The potential dangers of using contaminated eye-care products have become increasingly evident in recent months after several products manufactured by Global Pharma Healthcare have been linked to a deadly outbreak of bacterial infections. 

Implications of the FDA Report on Global Pharma Healthcare

According to the story by Fox Business, this has led to federal inspectors conducting an investigation of the company's facility in India where the EzriCare and Delsam Pharma Artificial Tears products were manufactured. 

As a result of the report, it has come to light that the company failed to adhere to proper safety protocols which has caused a significant amount of harm as nearly 70 people in 16 states have been affected. Specifically, three people have unfortunately died, eight people have suffered vision loss, and four people have had to have their eyeballs removed.

In February of this year, the US Food and Drug Administration (FDA) released a report on a serious public health issue - the possible links between a deadly bacterial outbreak and two eye drops manufactured by Global Pharma Healthcare, EzriCare and Delsam Pharma Artificial Tears. 

Failure to Adhere to Aseptic Protocols & Poor Cleaning & Maintenance of Equipment

The report detailed a long list of failings in terms of manufacturing and sterilization practices at the facility in India that produces the eye drops. It made some concerning discoveries such as the failure to adhere to even basic aseptic protocols, a lack of clear written procedures and poor cleaning and maintenance of equipment.

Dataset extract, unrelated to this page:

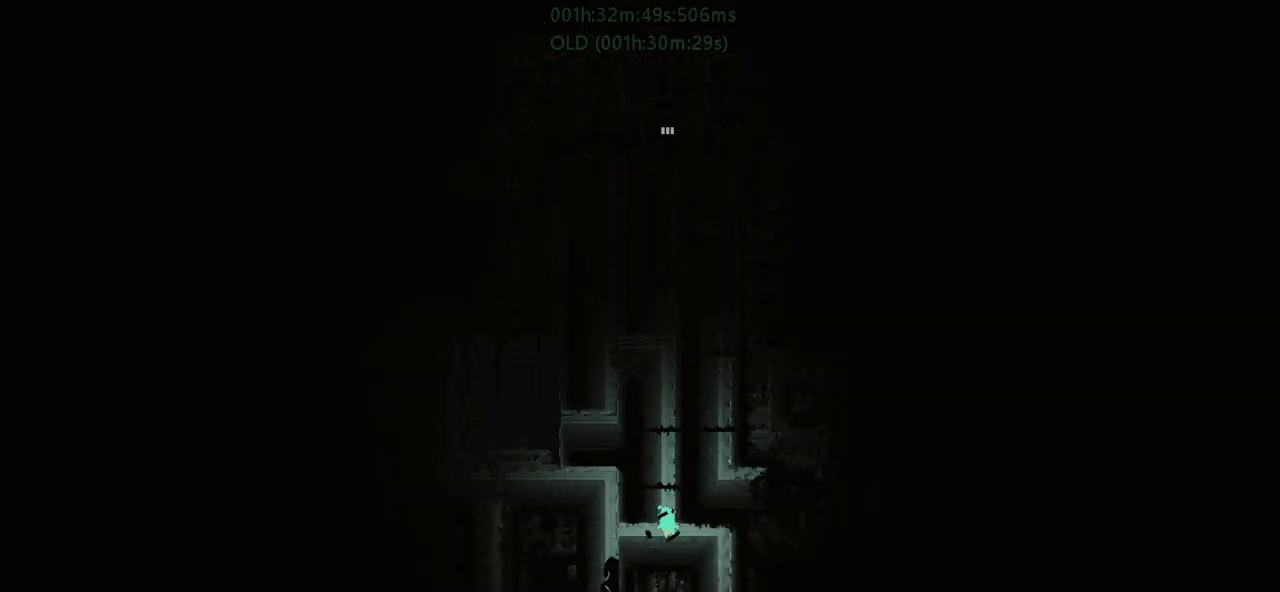
{"keys": ["right"], "events": [[33, "up", "up"]]}
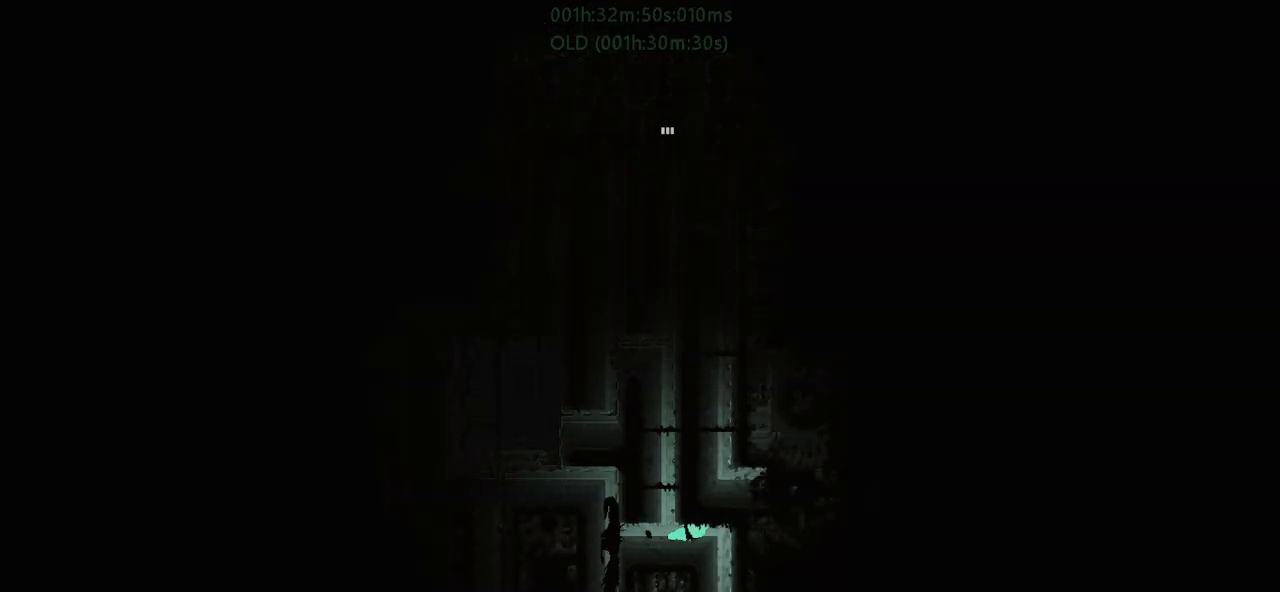
{"keys": ["down", "right"], "events": [[433, "down", "down"]]}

These failings created the perfect conditions for potentially deadly bacteria to grow, leading to an initial recall of the two products and a multi-state investigation into the outbreak by state and federal health officials. 

As of March 14 this year, the outbreak has now infected 69 people across 16 states, 68 according to CNN. Three patients have died and a further 8 have experienced vision loss, and in 4 cases patients have had to have their eyeballs surgically removed.

A Woman's Story: Tragic Consequences of the Delsam Pharma Artificial Eye Ointment Outbreak

The main strain of bacteria identified as the cause of the outbreak is the rare and drug-resistant Pseudomonas aeruginosa, which was the same strain found in open bottles of EzriCare. Laboratory testing also revealed that the recalled Delsam Pharma Artificial Eye Ointment was contaminated with bacteria, per the FDA.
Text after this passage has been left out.